Data to examine: Begin
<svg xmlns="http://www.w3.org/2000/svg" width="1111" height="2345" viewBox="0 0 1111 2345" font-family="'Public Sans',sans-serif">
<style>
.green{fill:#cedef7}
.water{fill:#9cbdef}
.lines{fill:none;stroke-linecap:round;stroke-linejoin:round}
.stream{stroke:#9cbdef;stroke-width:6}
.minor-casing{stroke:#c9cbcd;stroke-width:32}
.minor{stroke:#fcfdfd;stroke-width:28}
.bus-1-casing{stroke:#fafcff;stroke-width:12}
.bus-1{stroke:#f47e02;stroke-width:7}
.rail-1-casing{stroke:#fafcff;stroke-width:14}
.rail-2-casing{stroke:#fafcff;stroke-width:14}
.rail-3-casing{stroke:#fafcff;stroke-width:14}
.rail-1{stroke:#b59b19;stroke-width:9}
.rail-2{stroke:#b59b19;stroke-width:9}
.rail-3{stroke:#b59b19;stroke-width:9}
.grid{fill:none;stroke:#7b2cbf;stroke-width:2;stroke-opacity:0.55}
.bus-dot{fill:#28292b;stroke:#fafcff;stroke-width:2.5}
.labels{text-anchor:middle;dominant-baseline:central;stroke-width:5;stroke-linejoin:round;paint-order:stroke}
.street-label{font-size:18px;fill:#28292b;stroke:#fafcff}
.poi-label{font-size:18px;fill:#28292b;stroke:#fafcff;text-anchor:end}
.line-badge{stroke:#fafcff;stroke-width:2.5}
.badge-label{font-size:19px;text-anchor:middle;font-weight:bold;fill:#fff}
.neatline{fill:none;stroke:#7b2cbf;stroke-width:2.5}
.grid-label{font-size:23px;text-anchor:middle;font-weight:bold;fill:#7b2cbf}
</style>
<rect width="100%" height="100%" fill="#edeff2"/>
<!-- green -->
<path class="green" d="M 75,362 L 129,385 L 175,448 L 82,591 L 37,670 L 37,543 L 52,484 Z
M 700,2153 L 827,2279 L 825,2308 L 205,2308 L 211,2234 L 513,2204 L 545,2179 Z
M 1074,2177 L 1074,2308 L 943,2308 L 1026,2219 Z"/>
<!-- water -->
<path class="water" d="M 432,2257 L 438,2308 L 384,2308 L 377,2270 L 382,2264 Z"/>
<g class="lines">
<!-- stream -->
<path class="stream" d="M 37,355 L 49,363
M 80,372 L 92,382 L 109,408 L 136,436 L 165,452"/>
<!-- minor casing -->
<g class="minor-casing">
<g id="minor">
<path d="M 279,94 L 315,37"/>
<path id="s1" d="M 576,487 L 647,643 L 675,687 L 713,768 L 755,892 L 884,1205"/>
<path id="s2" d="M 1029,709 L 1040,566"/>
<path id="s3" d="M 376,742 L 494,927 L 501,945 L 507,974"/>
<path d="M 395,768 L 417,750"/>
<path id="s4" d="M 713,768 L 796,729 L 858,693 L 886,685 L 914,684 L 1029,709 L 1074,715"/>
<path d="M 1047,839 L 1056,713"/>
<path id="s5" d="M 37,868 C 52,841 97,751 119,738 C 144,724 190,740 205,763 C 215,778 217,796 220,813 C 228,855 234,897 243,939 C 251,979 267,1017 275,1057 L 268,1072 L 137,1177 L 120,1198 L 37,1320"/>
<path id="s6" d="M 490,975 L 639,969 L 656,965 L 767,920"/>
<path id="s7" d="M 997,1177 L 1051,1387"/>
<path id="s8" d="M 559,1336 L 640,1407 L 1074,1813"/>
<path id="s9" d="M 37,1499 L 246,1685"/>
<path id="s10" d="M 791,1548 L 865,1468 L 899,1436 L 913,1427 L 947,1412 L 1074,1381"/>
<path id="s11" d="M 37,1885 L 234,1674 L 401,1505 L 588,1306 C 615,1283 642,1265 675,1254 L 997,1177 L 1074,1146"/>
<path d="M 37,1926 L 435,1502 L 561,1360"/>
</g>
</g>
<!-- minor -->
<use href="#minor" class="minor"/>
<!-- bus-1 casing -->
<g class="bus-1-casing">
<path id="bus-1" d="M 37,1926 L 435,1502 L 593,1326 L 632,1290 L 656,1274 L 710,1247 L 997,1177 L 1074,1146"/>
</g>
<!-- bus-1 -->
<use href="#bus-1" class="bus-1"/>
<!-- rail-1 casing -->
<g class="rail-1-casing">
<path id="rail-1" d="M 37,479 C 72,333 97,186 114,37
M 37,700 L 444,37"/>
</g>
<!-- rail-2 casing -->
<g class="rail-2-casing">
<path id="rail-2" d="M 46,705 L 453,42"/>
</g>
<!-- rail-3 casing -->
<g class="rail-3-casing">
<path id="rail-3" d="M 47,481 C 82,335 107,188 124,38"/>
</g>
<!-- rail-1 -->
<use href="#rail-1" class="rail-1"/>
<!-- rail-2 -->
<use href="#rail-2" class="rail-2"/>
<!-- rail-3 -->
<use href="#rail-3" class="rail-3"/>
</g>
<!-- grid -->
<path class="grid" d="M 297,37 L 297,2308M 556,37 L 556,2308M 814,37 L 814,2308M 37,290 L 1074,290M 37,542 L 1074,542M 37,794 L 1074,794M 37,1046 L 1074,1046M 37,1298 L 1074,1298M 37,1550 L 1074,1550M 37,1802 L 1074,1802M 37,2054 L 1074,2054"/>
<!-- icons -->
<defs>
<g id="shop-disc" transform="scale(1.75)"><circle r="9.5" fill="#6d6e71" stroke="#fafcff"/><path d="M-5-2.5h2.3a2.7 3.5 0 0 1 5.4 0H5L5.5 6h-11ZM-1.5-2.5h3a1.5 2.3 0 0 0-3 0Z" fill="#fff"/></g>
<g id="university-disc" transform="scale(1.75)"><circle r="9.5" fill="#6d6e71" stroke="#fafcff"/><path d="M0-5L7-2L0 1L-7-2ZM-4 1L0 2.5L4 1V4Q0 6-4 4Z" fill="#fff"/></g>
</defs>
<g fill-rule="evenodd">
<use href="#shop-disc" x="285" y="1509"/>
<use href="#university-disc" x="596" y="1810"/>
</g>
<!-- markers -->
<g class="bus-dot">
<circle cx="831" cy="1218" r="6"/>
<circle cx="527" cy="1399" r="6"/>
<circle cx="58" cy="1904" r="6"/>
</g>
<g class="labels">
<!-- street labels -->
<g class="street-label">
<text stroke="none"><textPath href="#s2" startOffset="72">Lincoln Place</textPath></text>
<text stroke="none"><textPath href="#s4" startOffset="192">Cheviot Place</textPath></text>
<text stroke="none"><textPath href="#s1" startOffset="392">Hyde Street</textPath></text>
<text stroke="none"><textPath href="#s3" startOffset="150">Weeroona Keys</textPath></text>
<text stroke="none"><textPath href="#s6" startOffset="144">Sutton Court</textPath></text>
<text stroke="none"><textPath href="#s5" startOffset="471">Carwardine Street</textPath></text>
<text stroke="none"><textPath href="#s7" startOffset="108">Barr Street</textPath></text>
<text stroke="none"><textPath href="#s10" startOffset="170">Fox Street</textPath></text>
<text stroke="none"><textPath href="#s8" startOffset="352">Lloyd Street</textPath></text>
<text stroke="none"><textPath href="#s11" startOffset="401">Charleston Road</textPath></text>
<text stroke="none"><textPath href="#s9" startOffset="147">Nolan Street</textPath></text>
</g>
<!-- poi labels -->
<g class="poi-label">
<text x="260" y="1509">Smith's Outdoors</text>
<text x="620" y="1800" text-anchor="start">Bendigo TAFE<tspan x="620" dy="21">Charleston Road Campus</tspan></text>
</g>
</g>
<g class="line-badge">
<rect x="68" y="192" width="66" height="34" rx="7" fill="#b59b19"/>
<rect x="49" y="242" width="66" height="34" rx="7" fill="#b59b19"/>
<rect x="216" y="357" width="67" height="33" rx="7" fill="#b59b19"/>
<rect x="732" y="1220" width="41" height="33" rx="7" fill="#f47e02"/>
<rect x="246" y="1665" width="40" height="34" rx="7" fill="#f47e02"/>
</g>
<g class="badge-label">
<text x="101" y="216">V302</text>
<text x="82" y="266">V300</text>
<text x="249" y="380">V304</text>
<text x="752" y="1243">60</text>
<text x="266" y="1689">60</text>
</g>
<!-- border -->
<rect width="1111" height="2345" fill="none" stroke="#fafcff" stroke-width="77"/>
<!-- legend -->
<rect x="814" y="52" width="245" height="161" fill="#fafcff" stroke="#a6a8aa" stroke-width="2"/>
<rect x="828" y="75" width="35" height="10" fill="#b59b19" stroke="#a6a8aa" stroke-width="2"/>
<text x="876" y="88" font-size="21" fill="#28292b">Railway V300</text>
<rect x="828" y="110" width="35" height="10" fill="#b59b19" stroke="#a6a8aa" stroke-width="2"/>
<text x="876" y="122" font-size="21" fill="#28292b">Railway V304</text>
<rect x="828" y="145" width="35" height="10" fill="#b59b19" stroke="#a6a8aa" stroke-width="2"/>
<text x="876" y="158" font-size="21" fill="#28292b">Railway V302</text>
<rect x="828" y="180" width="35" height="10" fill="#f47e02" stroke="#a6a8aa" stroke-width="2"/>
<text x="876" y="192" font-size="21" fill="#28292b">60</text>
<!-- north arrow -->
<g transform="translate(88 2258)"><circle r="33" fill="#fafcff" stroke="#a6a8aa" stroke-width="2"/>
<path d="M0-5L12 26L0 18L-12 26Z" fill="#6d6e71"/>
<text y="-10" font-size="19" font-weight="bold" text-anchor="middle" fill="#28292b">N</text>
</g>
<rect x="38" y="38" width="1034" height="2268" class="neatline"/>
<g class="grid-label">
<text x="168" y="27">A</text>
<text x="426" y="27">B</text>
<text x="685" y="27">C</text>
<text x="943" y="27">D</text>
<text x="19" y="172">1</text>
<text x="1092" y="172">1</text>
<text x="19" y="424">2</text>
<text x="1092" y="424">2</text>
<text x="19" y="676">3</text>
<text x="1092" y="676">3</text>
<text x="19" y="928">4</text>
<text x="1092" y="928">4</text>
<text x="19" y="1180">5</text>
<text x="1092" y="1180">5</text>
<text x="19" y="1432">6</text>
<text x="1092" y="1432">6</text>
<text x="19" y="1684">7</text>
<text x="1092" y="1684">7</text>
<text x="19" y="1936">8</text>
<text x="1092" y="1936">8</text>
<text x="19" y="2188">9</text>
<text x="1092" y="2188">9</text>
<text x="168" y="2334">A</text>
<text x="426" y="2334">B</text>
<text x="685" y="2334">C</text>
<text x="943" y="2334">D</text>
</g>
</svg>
Data to examine: End
* What you will do *
Return every line of the data above in which "lines" appears.

* Solution *
.lines{fill:none;stroke-linecap:round;stroke-linejoin:round}
<g class="lines">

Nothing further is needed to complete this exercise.